A questa sofferenza e all’avanzare della società foggiana e dei clan c’è una Foggia civile e attiva che non si è mai rassegnata e che, anche in questi primi giorni del nuovo anno, prosegue la sua mobilitazione. Il 6 gennaio, mentre molti italiani si sono interamente dedicati al giorno di festa, l’associazione Giovanni Panunzio – Eguaglianza Legalità Diritti ha preferito  proseguire il suo percorso di impegno con un incontro online che già dal titolo indica la rotta «Cortigiani? Vil razza dannata! Libertà e antimafia sociale nei percorsi artistici e culturali a Foggia (e non solo)». 

Il presidio di Libera Foggia Nicola Ciuffreda e Francesco Marcone ha espresso preoccupazione e sgomento su «quanto sta accadendo a Foggia» ritenendo inaccettabile che un «tale comportamento provenga da un uomo che rappresenta le istituzioni» e di essere «da sempre convinti che, specialmente in una città come la nostra, sia fondamentale l’esempio per sconfiggere la subcultura mafiosa che, come un cancro, toglie bellezza e moltiplica la violenza. L’etica deve essere alla base del comportamento di chi rappresenta l’istituzione». «Purtroppo questo è solo l’ultimo di vari episodi che stanno minando la credibilità delle istituzioni, allargando quella distanza che quotidianamente si prova a ricucire per non lasciare sola la comunità» sottolinea il presidio promotore di una imponente mobilitazione sui social network il 10 gennaio.

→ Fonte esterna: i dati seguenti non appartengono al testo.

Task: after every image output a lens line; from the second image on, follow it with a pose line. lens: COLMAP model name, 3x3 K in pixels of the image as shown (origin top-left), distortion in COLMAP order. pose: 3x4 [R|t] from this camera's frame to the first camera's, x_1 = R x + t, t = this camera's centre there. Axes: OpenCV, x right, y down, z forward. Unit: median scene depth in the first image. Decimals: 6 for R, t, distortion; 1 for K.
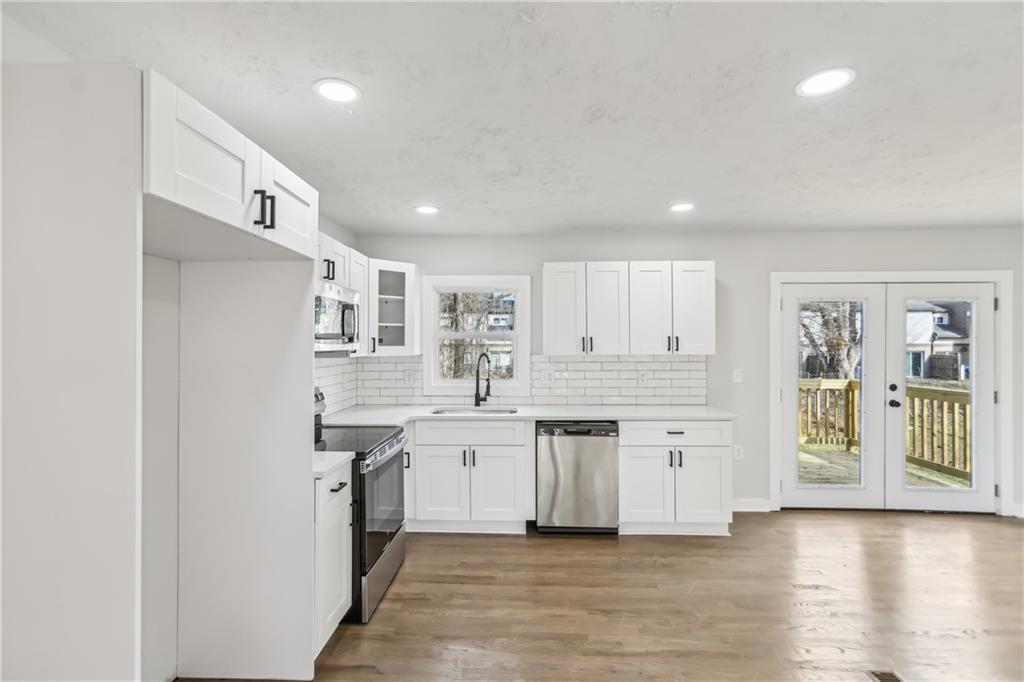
lens RADIAL K [[464.8, 0, 511.9], [0, 464.8, 343.0], [0, 0, 1]] dist [0.014759, 0.000673]
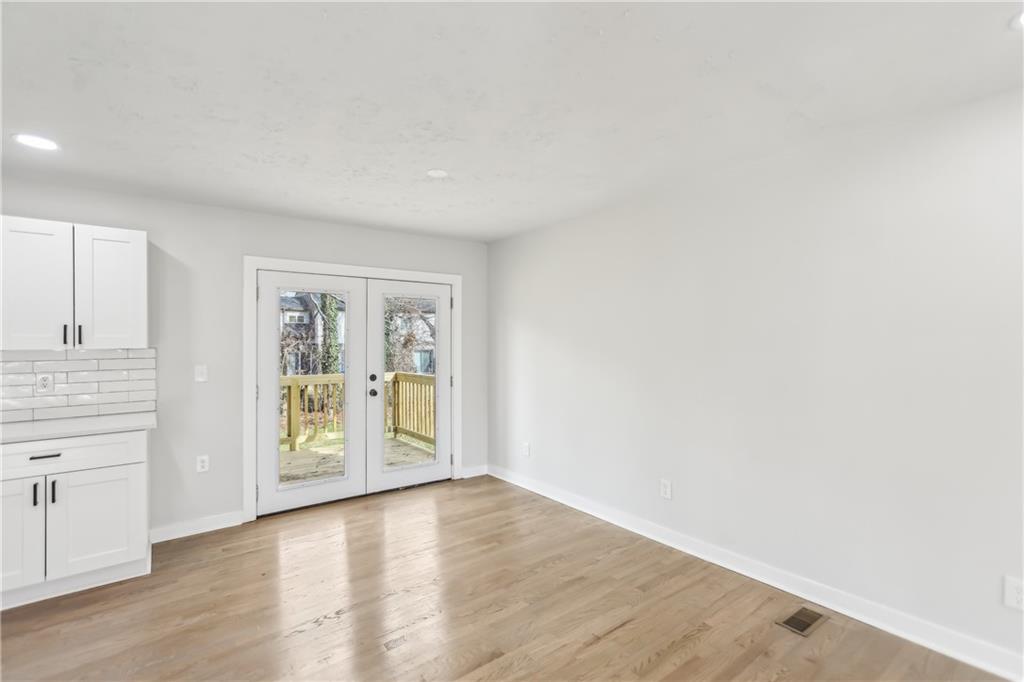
lens RADIAL K [[468.3, 0, 499.0], [0, 468.3, 339.0], [0, 0, 1]] dist [0.002109, 0.000225]
pose [[0.790530, -0.000098, 0.612423, 0.417616], [-0.005129, 0.999964, 0.006780, -0.000758], [-0.612402, -0.008501, 0.790501, -0.004801]]
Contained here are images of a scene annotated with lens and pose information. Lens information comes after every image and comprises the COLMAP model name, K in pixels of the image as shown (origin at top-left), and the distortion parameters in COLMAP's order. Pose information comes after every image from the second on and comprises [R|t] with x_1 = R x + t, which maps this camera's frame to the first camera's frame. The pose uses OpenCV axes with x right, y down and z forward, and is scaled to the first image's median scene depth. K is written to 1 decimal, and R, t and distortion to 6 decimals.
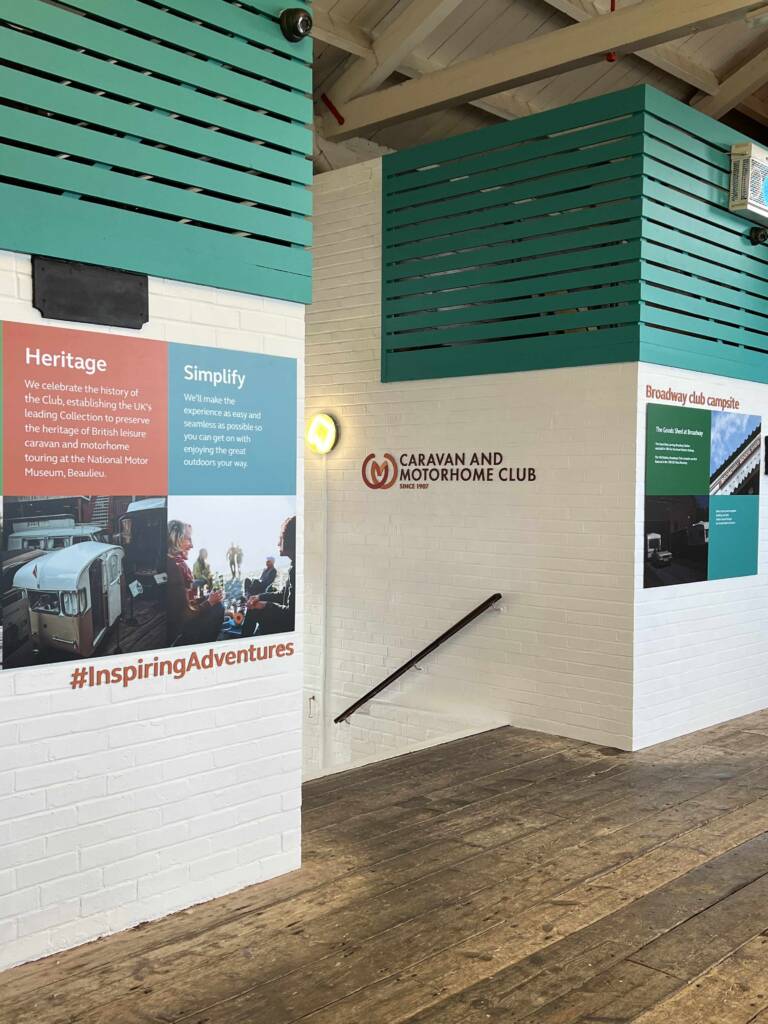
lens RADIAL K [[1091.8, 0, 384.0], [0, 1091.8, 512.0], [0, 0, 1]] dist [0.174349, -0.435200]
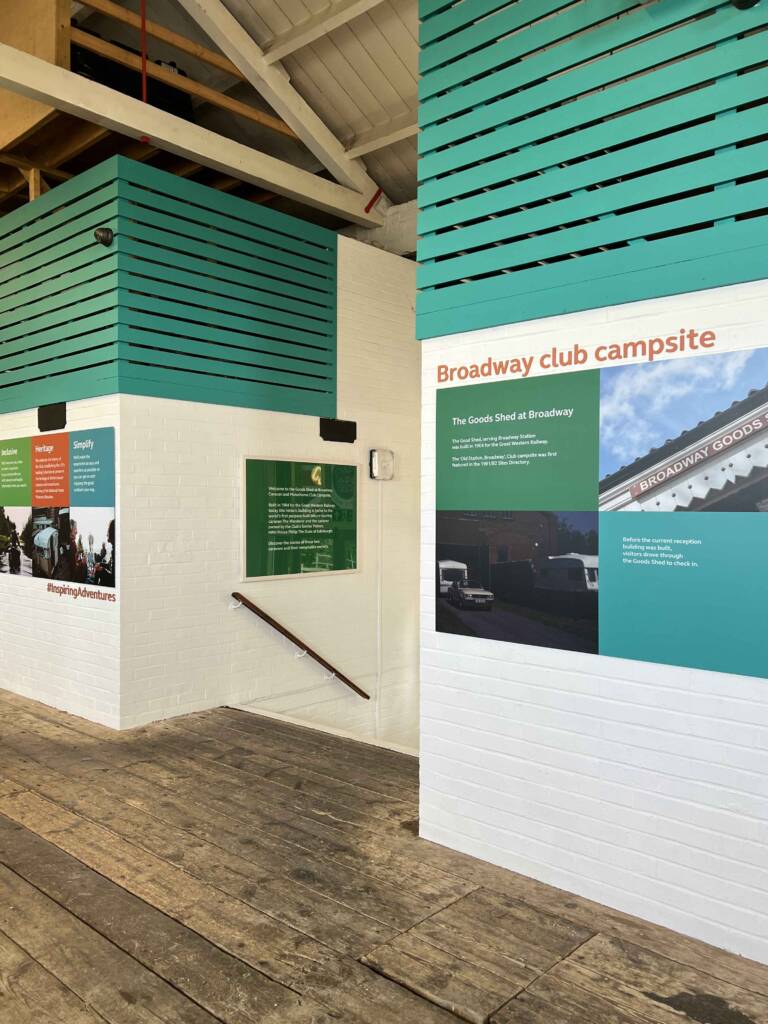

«A un anno esatto dalla mobilitazione dei 20.000, affolliamo i social di pensieri, video e fotografie esprimendo il nostro sentire, sentendoci pienamente parte del percorso» è l’invito su ace book di Daniela Marcone, vicepresidente di Libera. Il 10 gennaio dell’anno scorso 20.000 persone scesero in piazza contro le mafie a Foggia, in continuità con quella manifestazione il presidio dell’associazione ha lanciato la campagna #LIBERAFOGGIADALLAMAFIA, invitando associazioni, scuole e cittadini a «riflettere su cosa sia la mafia foggiana, su cosa significhi vivere in una città piegata dal pizzo, dall’usura e dalle bombe e soprattutto su cosa ciascuno di noi possa fare per combattere la mafia, provando ad immaginare una città senza la presenza opprimente della criminalità organizzata» e tradurla in «pensieri, video, disegni e qualsiasi altra forma creativa» pubblicandoli sui social con l’hashtag #liberafoggiadallamafia.

«Siamo tutti chiamati ad interrogarci su quello che sta accadendo in città e sul nostro futuro. Le indagini hanno dimostrato una volta di più la capacità della mafia foggiana di inquinare l’economia e di infiltrarsi nelle vite di ciascuno di noi, condizionandole e facendoci vivere nella paura. Nello stesso tempo, l’impegno degli inquirenti ha inferto un duro colpo alle organizzazioni criminali. Le forze dell’ordine e la magistratura stanno facendo la loro parte – leggiamo nell’appello di Libera Foggia dello scorso 12 dicembre – Ma tocca anche a noi, in continuità con la mobilitazione del 10 gennaio scorso e di tutti i percorsi precedentemente intrapresi, ribellarci alla violenza mafiosa e accrescere la nostra consapevolezza. Il nostro ruolo di cittadini attivi ci impone di sostenere chiunque contrasti le mafie e mantenere accesi i riflettori su questa battaglia quanto mai urgente».